# Router Table Attachment



## wm460 (Feb 12, 2012)

Apart from the price what would be the problems with this router table attachment?

Harvey RT100 Router Table Attachment TO Suit Tablesaw Table SAW Wood Woodwork | eBay

I am thinking about making extension table like this out of MDF, have been looking at websites for parts needed.


----------



## Stick486 (Jan 4, 2013)

looks to be very well made...
see nothing wrong w/ it other that if you are using it your TS is out of commission and vice versa..


----------



## hawkeye10 (Jul 28, 2015)

Look at it this way. If you don't like it on your TS after a while just take it off and build a cabinet for it.


----------



## Stick486 (Jan 4, 2013)

hawkeye10 said:


> Look at it this way. If you don't like it on your TS after a while just take it off and build a cabinet for it.


good plan...


----------



## Cherryville Chuck (Sep 28, 2010)

The table will last forever and the fence is very functional. The fence is the same basic design I use now when I build my own. The price for both isn't that bad. If you have limited room it may be what you need but the drawbacks of having saw and router in one unit were already pointed out.

The other drawbacks are that the table is only 27" wide which is not bad but a little wider would be my preference. The major drawback (besides the 2 in one issue) is the depth of the working table. The only comfortable working position is at the end of the table. That doesn't appear to be very wide. Remembering that routing direction is right to left, if you were trying to route in the position that they show the fence lined up for you will be standing in almost the same place you would be to use the saw which means that to finish a router operation you will be reaching over the bit and across the table which is unacceptable in my point of view from a safety standpoint.


----------



## CharleyL (Feb 28, 2009)

------------------------------------------------------------

§ WHAT THIS EXERCISE ASKS:
1. According to the router table thread, how wide is the table of the attachment?
2. Mark each statement about the router table thread as agreeing with it or not, and support each judgment with the deciding words quoted from the thread. (a) Stick486 judged the attachment to be poorly made. (b) Cherryville Chuck states that routing direction is right to left. (c) wm460 was considering building an extension table out of MDF.
3. Write the next part of the router table thread, starting after its final line.
The data after this point is separate material and has no connection to the router table thread.

§ DATA SHOWN:
------------------------------------------------------------

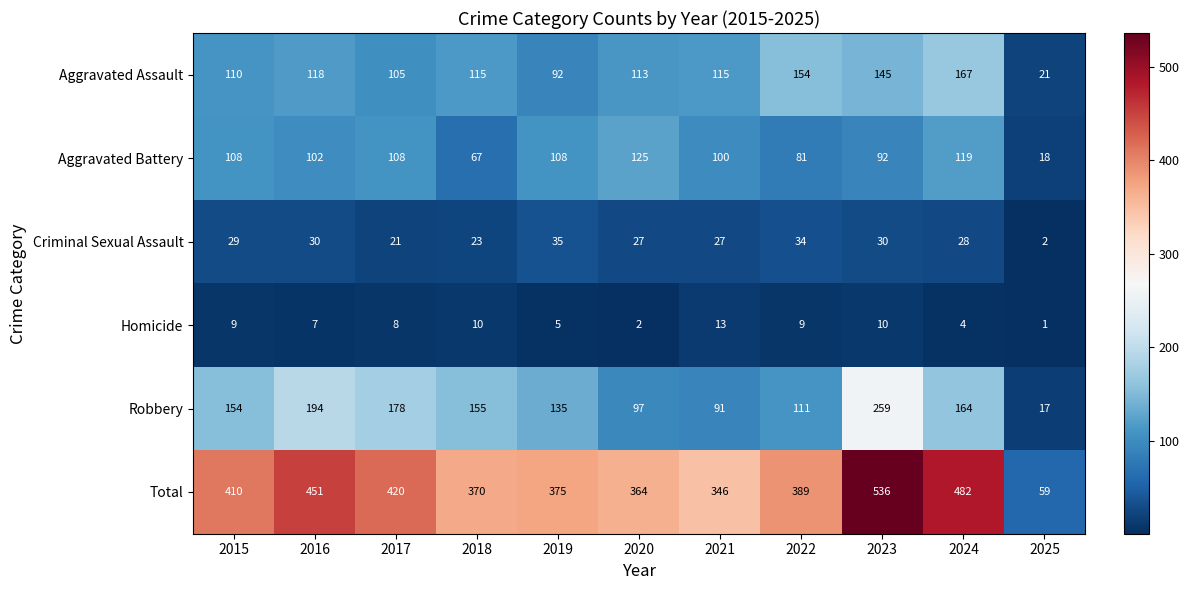

What is the difference between the highest and lowest values at 2018?

360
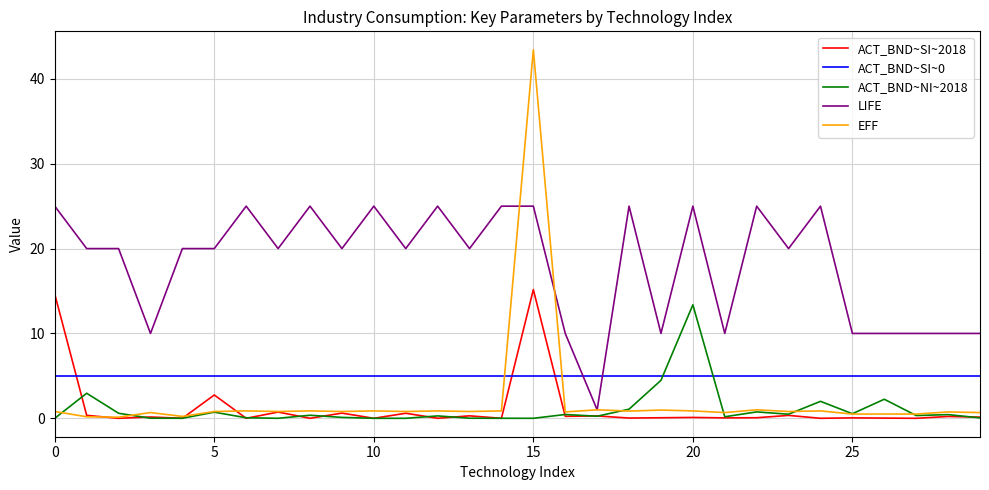

True or false: LIFE and ACT_BND~SI~2018 intersect in this chart.

False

------------------------------------------------------------

§ TASK RESULTS:
1. The table is 27 inches wide.

2.
(a) No: "looks to be very well made..."
(b) Yes: "Remembering that routing direction is right to left"
(c) Yes: "I am thinking about making extension table like this out of MDF"

3.
I don't feel comfortable buying something from an ad like this. Only one picture and very little information about it is included. It appears like you are getting a cast iron table and a phenolic insert from the description, but there's no information about the insert size, whether it's pre-drilled for a router, or even if the extruded aluminum fence is actually included. I like to make zero clearance inserts to minimize the opening around the bit in use and I don't see anything to indicate that this is possible, or if there is any way to attach a vacuum port to the fence or table. Until they make more information available about this accessory, I wouldn't give them any of my money. I want to know more before I invest in things like this. A single picture and inadequate description won't do.

Charley


----------



## Stick486 (Jan 4, 2013)

it will take DC hook up at the fence...


----------



## Cherryville Chuck (Sep 28, 2010)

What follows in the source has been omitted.